Shutter Island (couverture)

 

Shutter Island, roman graphique de Christian De Metter (2008)

Christian De Metter illustre fidèlement et magnifiquement le roman de Lehane. Les illustrations sont superbes avec ces tons sépia, verts, sombres, qui donnent un effet passé qui colle totalement avec les années 1950, cadre du récit, et avec l’atmosphère qui règne à Shutter Island. J’ai adoré l’idée de ne donner de la couleur qu’aux rêves de Teddy Daniels. L’ambiance est oppressante, anxiogène, et De Metter a su faire en sorte que le lecteur n’ait qu’une envie : quitter ce caillou avec Teddy et Chuck.

Peu de choses à dire sur l’histoire qui est celle du roman. Je n’ai relevé qu’une liberté prise par rapport au texte original, la disparition de la rencontre avec Rachel dans la grotte, mais, cette exception mise à part, tous les rebondissements sont là.

Une œuvre graphique magnifique qui fait plus que simplement illustrer le roman, qui l’enrichit !

Shutter Island, Dennis Lehane (scénario), Christian de Metter (dessin). Payot & Rivages/Casterman, 2008. 119 pages.

Shutter Island roman graphique (couverture)

 

Shutter Island, film de Martin Scorsese, avec Leonardo Di Caprio, Mark Ruffalo et Ben Kingsley (2010)

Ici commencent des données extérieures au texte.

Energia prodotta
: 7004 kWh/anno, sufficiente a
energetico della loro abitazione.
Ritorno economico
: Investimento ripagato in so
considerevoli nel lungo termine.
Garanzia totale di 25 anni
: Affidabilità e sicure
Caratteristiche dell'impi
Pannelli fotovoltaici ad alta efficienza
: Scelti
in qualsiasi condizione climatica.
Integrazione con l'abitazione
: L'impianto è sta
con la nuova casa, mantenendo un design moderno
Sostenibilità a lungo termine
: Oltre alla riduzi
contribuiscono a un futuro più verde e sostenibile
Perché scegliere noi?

Scorsese a réussi son coup avec Shutter Island. L’adaptation est brillante et restitue presque parfaitement le livre. Les temps forts sont respectés et les détails supprimés n’enlèvent rien à la compréhension de l’histoire, mais tout de même, une petite déception. Où sont passées toutes les énigmes laissées par Rachel Solando ? Il n’en reste qu’une petite ligne qui n’est qu’une question et non réellement un code : « Qui est 67 ? ».

L’un des passages du livre que j’ai trouvé captivant était la migraine de Teddy qui éclate sur plus de trois pages. Les images utilisées, la violence de la douleur, l’aveuglement, ce phénomène à l’origine inconnue m’ont accrochée au livre. Le film ne pouvait pas rendre cette force et la scène dure moins d’une minute et se résume à un éclairage éblouissant. Cela m’a rappelé l’incapacité du film Le Parfum à rendre les descriptions des odeurs, pourtant fabuleuses dans le roman de Patrick Süskind.

En revanche, voir le film en connaissant la fin donne à voir un second film. Toutes les réactions  ou les paroles des autres personnages sont interprétées différemment.

J’ai simplement apprécié la nuance apportée par la dernière phrase de Teddy Daniels. Je ne peux pas développer sous peine de dévoiler la chute, mais elle introduit une nuance dans l’état mental du personnage qui est intéressante.

Quant aux acteurs… Je n’ai rien de particulier à dire sur Di Caprio qui, totalement crédible dans son rôle de marshall torturé par son passé et les remords, prouve une nouvelle fois son talent d’acteur. Ben Kingsley fait un Dr Cawley compatissant et compétent.

Mais Mark Ruffalo… Non, il m’a insupportée pendant tout le film. A vrai dire, je crois qu’aucune de ses performances ne m’a jamais convaincue (Blindness, The Kids Are All Right, Avengers, Iron Man 3… et je ne me rappelle même plus de lui dans Eternal Sunshine of the Spotless Mind ou Zodiac). Chuck Aule est le mec sympathique qui inspire la confiance. J’avais beaucoup aimé ce personnage qui tempère les éclats de Teddy, qui nous aide à en apprendre davantage sur Teddy en lui posant les questions que nous avons envie de lui poser (« Qui est Andrew Leaddis ? ») et qui évolue également. Mark Ruffalo m’a juste donné l’impression d’être un rigolo avec un sourire idiot. Quant à la voix française… quelle horreur.

Un bon film au twist final incroyable, mais qui ne peut égaler le livre.

« Les blessures peuvent créer des monstres. »

« Qu’est-ce qu’il y a de pire pour vous ? Vivre en monstre ou mourir en homme de bien ? »

Shutter Island, réalisé par Martin Scorsese, avec Leonardo DiCaprio, Mark Ruffalo, Ben Kingsley… Film américain, 2010. 2h10.